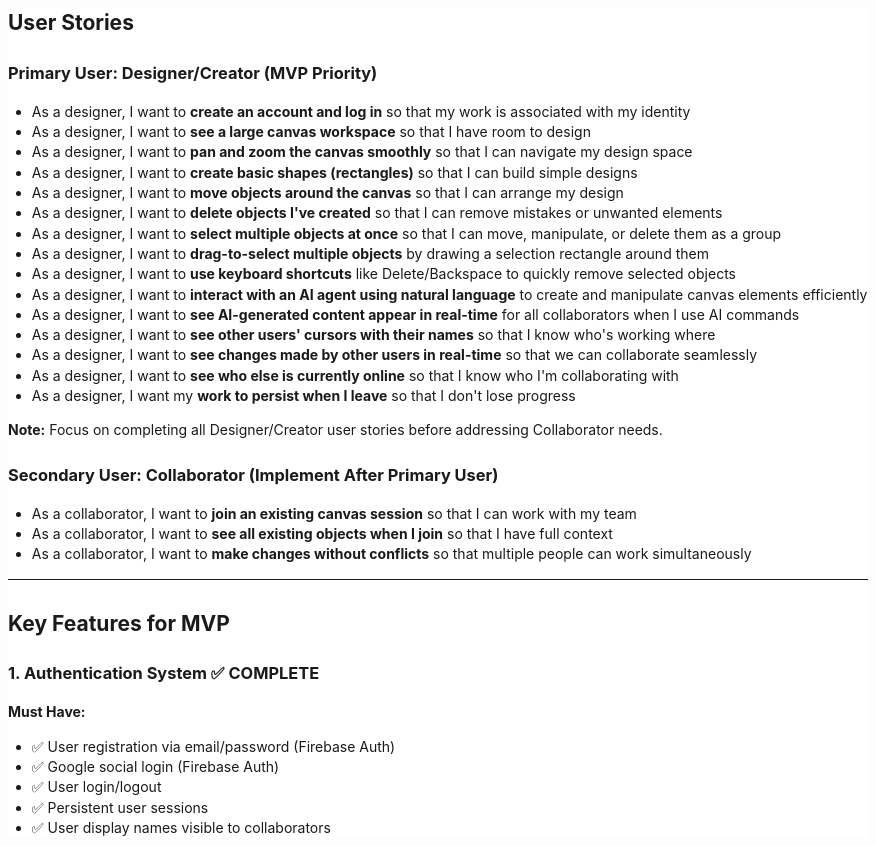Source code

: ## User Stories

### Primary User: Designer/Creator (MVP Priority)

- As a designer, I want to **create an account and log in** so that my work is associated with my identity
- As a designer, I want to **see a large canvas workspace** so that I have room to design
- As a designer, I want to **pan and zoom the canvas smoothly** so that I can navigate my design space
- As a designer, I want to **create basic shapes (rectangles)** so that I can build simple designs
- As a designer, I want to **move objects around the canvas** so that I can arrange my design
- As a designer, I want to **delete objects I've created** so that I can remove mistakes or unwanted elements
- As a designer, I want to **select multiple objects at once** so that I can move, manipulate, or delete them as a group
- As a designer, I want to **drag-to-select multiple objects** by drawing a selection rectangle around them
- As a designer, I want to **use keyboard shortcuts** like Delete/Backspace to quickly remove selected objects
- As a designer, I want to **interact with an AI agent using natural language** to create and manipulate canvas elements efficiently
- As a designer, I want to **see AI-generated content appear in real-time** for all collaborators when I use AI commands
- As a designer, I want to **see other users' cursors with their names** so that I know who's working where
- As a designer, I want to **see changes made by other users in real-time** so that we can collaborate seamlessly
- As a designer, I want to **see who else is currently online** so that I know who I'm collaborating with
- As a designer, I want my **work to persist when I leave** so that I don't lose progress

**Note:** Focus on completing all Designer/Creator user stories before addressing Collaborator needs.

### Secondary User: Collaborator (Implement After Primary User)

- As a collaborator, I want to **join an existing canvas session** so that I can work with my team
- As a collaborator, I want to **see all existing objects when I join** so that I have full context
- As a collaborator, I want to **make changes without conflicts** so that multiple people can work simultaneously

---

## Key Features for MVP

### 1. Authentication System ✅ **COMPLETE**

**Must Have:**

- ✅ User registration via email/password (Firebase Auth)
- ✅ Google social login (Firebase Auth)
- ✅ User login/logout
- ✅ Persistent user sessions
- ✅ User display names visible to collaborators
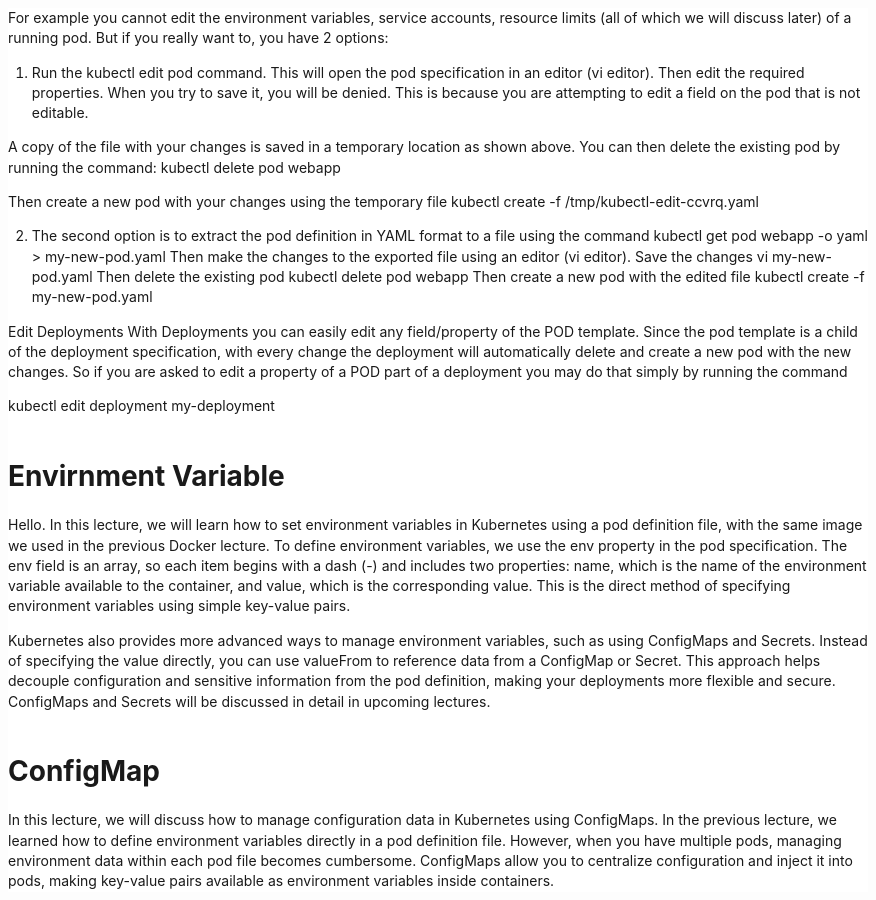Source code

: For example you cannot edit the environment variables, service accounts, resource limits (all of which we will discuss later) of a running pod. But if you really want to, you have 2 options:

1. Run the kubectl edit pod <pod name> command.  This will open the pod specification in an editor (vi editor). Then edit the required properties. When you try to save it, you will be denied. This is because you are attempting to edit a field on the pod that is not editable.

A copy of the file with your changes is saved in a temporary location as shown above.
You can then delete the existing pod by running the command:
kubectl delete pod webapp

Then create a new pod with your changes using the temporary file
kubectl create -f /tmp/kubectl-edit-ccvrq.yaml

2. The second option is to extract the pod definition in YAML format to a file using the command
kubectl get pod webapp -o yaml > my-new-pod.yaml
Then make the changes to the exported file using an editor (vi editor). Save the changes
vi my-new-pod.yaml
Then delete the existing pod
kubectl delete pod webapp
Then create a new pod with the edited file
kubectl create -f my-new-pod.yaml

Edit Deployments
With Deployments you can easily edit any field/property of the POD template. Since the pod template is a child of the deployment specification,  with every change the deployment will automatically delete and create a new pod with the new changes. So if you are asked to edit a property of a POD part of a deployment you may do that simply by running the command

kubectl edit deployment my-deployment 

# Envirnment Variable
Hello. In this lecture, we will learn how to set environment variables in Kubernetes using a pod definition file, with the same image we used in the previous Docker lecture. To define environment variables, we use the env property in the pod specification. The env field is an array, so each item begins with a dash (-) and includes two properties: name, which is the name of the environment variable available to the container, and value, which is the corresponding value. This is the direct method of specifying environment variables using simple key-value pairs.

Kubernetes also provides more advanced ways to manage environment variables, such as using ConfigMaps and Secrets. Instead of specifying the value directly, you can use valueFrom to reference data from a ConfigMap or Secret. This approach helps decouple configuration and sensitive information from the pod definition, making your deployments more flexible and secure. ConfigMaps and Secrets will be discussed in detail in upcoming lectures.

# ConfigMap
In this lecture, we will discuss how to manage configuration data in Kubernetes using ConfigMaps. In the previous lecture, we learned how to define environment variables directly in a pod definition file. However, when you have multiple pods, managing environment data within each pod file becomes cumbersome. ConfigMaps allow you to centralize configuration and inject it into pods, making key-value pairs available as environment variables inside containers.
:::::
→ **Exercise aim**
Can you render all of the lines above as a numbered list, dropping the blank lines and leaving the pictures out?

→ **Result for this exercise**
1. Source code
2. : ## User Stories
3. ### Primary User: Designer/Creator (MVP Priority)
4. - As a designer, I want to **create an account and log in** so that my work is associated with my identity
5. - As a designer, I want to **see a large canvas workspace** so that I have room to design
6. - As a designer, I want to **pan and zoom the canvas smoothly** so that I can navigate my design space
7. - As a designer, I want to **create basic shapes (rectangles)** so that I can build simple designs
8. - As a designer, I want to **move objects around the canvas** so that I can arrange my design
9. - As a designer, I want to **delete objects I've created** so that I can remove mistakes or unwanted elements
10. - As a designer, I want to **select multiple objects at once** so that I can move, manipulate, or delete them as a group
11. - As a designer, I want to **drag-to-select multiple objects** by drawing a selection rectangle around them
12. - As a designer, I want to **use keyboard shortcuts** like Delete/Backspace to quickly remove selected objects
13. - As a designer, I want to **interact with an AI agent using natural language** to create and manipulate canvas elements efficiently
14. - As a designer, I want to **see AI-generated content appear in real-time** for all collaborators when I use AI commands
15. - As a designer, I want to **see other users' cursors with their names** so that I know who's working where
16. - As a designer, I want to **see changes made by other users in real-time** so that we can collaborate seamlessly
17. - As a designer, I want to **see who else is currently online** so that I know who I'm collaborating with
18. - As a designer, I want my **work to persist when I leave** so that I don't lose progress
19. **Note:** Focus on completing all Designer/Creator user stories before addressing Collaborator needs.
20. ### Secondary User: Collaborator (Implement After Primary User)
21. - As a collaborator, I want to **join an existing canvas session** so that I can work with my team
22. - As a collaborator, I want to **see all existing objects when I join** so that I have full context
23. - As a collaborator, I want to **make changes without conflicts** so that multiple people can work simultaneously
24. ---
25. ## Key Features for MVP
26. ### 1. Authentication System ✅ **COMPLETE**
27. **Must Have:**
28. - ✅ User registration via email/password (Firebase Auth)
29. - ✅ Google social login (Firebase Auth)
30. - ✅ User login/logout
31. - ✅ Persistent user sessions
32. - ✅ User display names visible to collaborators
33. Source code
34. : For example you cannot edit the environment variables, service accounts, resource limits (all of which we will discuss later) of a running pod. But if you really want to, you have 2 options:
35. 1. Run the kubectl edit pod <pod name> command.  This will open the pod specification in an editor (vi editor). Then edit the required properties. When you try to save it, you will be denied. This is because you are attempting to edit a field on the pod that is not editable.
36. A copy of the file with your changes is saved in a temporary location as shown above.
37. You can then delete the existing pod by running the command:
38. kubectl delete pod webapp
39. Then create a new pod with your changes using the temporary file
40. kubectl create -f /tmp/kubectl-edit-ccvrq.yaml
41. 2. The second option is to extract the pod definition in YAML format to a file using the command
42. kubectl get pod webapp -o yaml > my-new-pod.yaml
43. Then make the changes to the exported file using an editor (vi editor). Save the changes
44. vi my-new-pod.yaml
45. Then delete the existing pod
46. kubectl delete pod webapp
47. Then create a new pod with the edited file
48. kubectl create -f my-new-pod.yaml
49. Edit Deployments
50. With Deployments you can easily edit any field/property of the POD template. Since the pod template is a child of the deployment specification,  with every change the deployment will automatically delete and create a new pod with the new changes. So if you are asked to edit a property of a POD part of a deployment you may do that simply by running the command
51. kubectl edit deployment my-deployment 
52. # Envirnment Variable
53. Hello. In this lecture, we will learn how to set environment variables in Kubernetes using a pod definition file, with the same image we used in the previous Docker lecture. To define environment variables, we use the env property in the pod specification. The env field is an array, so each item begins with a dash (-) and includes two properties: name, which is the name of the environment variable available to the container, and value, which is the corresponding value. This is the direct method of specifying environment variables using simple key-value pairs.
54. Kubernetes also provides more advanced ways to manage environment variables, such as using ConfigMaps and Secrets. Instead of specifying the value directly, you can use valueFrom to reference data from a ConfigMap or Secret. This approach helps decouple configuration and sensitive information from the pod definition, making your deployments more flexible and secure. ConfigMaps and Secrets will be discussed in detail in upcoming lectures.
55. # ConfigMap
56. In this lecture, we will discuss how to manage configuration data in Kubernetes using ConfigMaps. In the previous lecture, we learned how to define environment variables directly in a pod definition file. However, when you have multiple pods, managing environment data within each pod file becomes cumbersome. ConfigMaps allow you to centralize configuration and inject it into pods, making key-value pairs available as environment variables inside containers.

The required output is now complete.